Work instruction 1: Revise the passage on design in health starting with "The senior designer, Gianpaolo" and going on through "and lead innovation.", replacing "senior designer" with "lead designer".
Work instruction 2: According to the passage on design in health, where is Helix based?

Passage shown:

= Beginning of Section =

Moreover, universities and medical schools are breaking conventions and building new courses that allow multidisciplinary approaches. An example are courses teaching design to students from a range of health disciplines, to equip them with the tools and techniques to develop their own disruptive ideas, as well as investigate and lead innovation in healthcare systems, services and spaces.

Recently I had the opportunity to attend the Design in Health event curated by Meera Rajan, part of the “Industry Insights” series at the UK Design Museum. It brought students, practitioners and others interested in social innovation together to learn more about the role of design in improving public health.

The event had brilliant presentations from organisations and individuals who have been advocating and practicing design with a focus on health and wellbeing. Mindwaves Ventures is one of them. As a multidisciplinary company, it has an approach towards healthcare and services that impact on people, enabling social change and inclusivity.

The CEO Kumar Jacob, spoke about how design should reach people at the right stage, while presenting one of the latest projects developed by his team – the Healthlocker. This digital platform shows how technology can be used in mental health services to better support service users, clinicians, carers and researchers. By integrating it with the hospital’s clinical record system, it provides a personalised experience, a series of tools, resources and contacts to support the patients’ self-­management.

Helix is another other key agent of change within design and health. Based at St Mary’s Hospital, Helix works as a lab for a multidisciplinary team of designers, clinicians, engineers and developers to research and use design to address real healthcare problems, dissecting them and proposing new solutions to improving healthcare.

The senior designer, Gianpaolo Fusari talked about four stages/perspectives/streams in which design enables the choices that people make: behaviour, self-management, prevention and early intervention. At Helix the combination of designer + clinician + patient + staff is at the core of every project. One of the projects where this is reflected is the design methods kit that they have developed to introduce and provide the context of healthcare, enabling everyone, even with no design background, to disrupt ideas and lead innovation.

Helix also has been a pioneer on the education front, with the development of Masters programmes and other short courses open to students with design or clinical backgrounds. The courses aim at bringing designers and clinicians together for the first time to solve healthcare challenges.

Rebecca Ford, UK Manager of the RSA Student Design Awards, closed the first part of the session by talking about the organisation and the competition. The RSA acts as a platform for social change through creativity and collaboration. Its mission is to empower people to use their creativity to bring positive change to society in different ways, using different approaches. The RSA Student Awards are one of the ways this institution has been encouraging creativity from young people. Encompassing different design disciplines, the briefs aim at challenging emerging designers to apply their skills in new ways to tackle pressing social, environmental and economic issues through design thinking.

The inspirational talks were followed by a hands-on workshop. Led by Emily Tulloh, Service Designer at Mindwaves Ventures, we were challenged to tackle an issue around health and well-being, and use the design thinking methodology to respond to it. Being in a group with a mix of nationalities and backgrounds, we all rapidly realised that there are some burning issues around the understanding and healthcare services provided to refugees, foreigners and even international students. We tested our thinking using personas, tried to identify our stakeholders and the pain points, allowing some ideas to start flowing.

The session ended with the sharing of ideas from all the teams, and the feeling that with such simple tools, we can identify key issues and work together to bring fresh thinking and solutions to tackle the current social issues.

= End of Section =

Data for analysis:
= Beginning of Section =

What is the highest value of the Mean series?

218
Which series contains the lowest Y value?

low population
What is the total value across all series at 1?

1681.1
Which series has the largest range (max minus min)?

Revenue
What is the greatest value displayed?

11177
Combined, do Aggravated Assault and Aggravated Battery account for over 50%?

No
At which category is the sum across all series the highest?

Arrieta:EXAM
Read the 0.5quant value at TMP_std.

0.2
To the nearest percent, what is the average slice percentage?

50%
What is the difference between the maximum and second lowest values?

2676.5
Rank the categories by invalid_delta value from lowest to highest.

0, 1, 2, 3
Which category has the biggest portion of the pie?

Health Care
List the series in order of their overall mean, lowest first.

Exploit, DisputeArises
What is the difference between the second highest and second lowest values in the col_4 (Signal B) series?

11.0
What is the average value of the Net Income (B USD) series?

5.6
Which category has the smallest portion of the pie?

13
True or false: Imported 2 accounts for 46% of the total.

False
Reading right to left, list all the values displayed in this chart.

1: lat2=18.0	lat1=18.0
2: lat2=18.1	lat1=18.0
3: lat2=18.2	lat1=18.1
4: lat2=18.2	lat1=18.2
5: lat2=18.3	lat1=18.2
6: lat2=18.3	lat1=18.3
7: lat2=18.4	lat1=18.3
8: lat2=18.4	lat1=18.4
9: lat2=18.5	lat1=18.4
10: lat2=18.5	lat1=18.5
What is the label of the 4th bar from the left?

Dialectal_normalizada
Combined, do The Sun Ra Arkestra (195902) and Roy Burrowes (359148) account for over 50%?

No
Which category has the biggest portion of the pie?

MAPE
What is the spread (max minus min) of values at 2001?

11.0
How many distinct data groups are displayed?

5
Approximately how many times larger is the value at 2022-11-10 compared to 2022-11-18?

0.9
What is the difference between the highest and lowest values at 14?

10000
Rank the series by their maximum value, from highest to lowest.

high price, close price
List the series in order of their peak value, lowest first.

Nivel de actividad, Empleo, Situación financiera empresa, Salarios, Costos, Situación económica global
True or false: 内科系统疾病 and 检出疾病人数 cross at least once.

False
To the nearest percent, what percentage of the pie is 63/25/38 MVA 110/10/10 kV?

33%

= End of Section =

Answer area 1:
The lead designer, Gianpaolo Fusari talked about four stages/perspectives/streams in which design enables the choices that people make: behaviour, self-management, prevention and early intervention. At Helix the combination of designer + clinician + patient + staff is at the core of every project. One of the projects where this is reflected is the design methods kit that they have developed to introduce and provide the context of healthcare, enabling everyone, even with no design background, to disrupt ideas and lead innovation.

Answer area 2: St Mary’s Hospital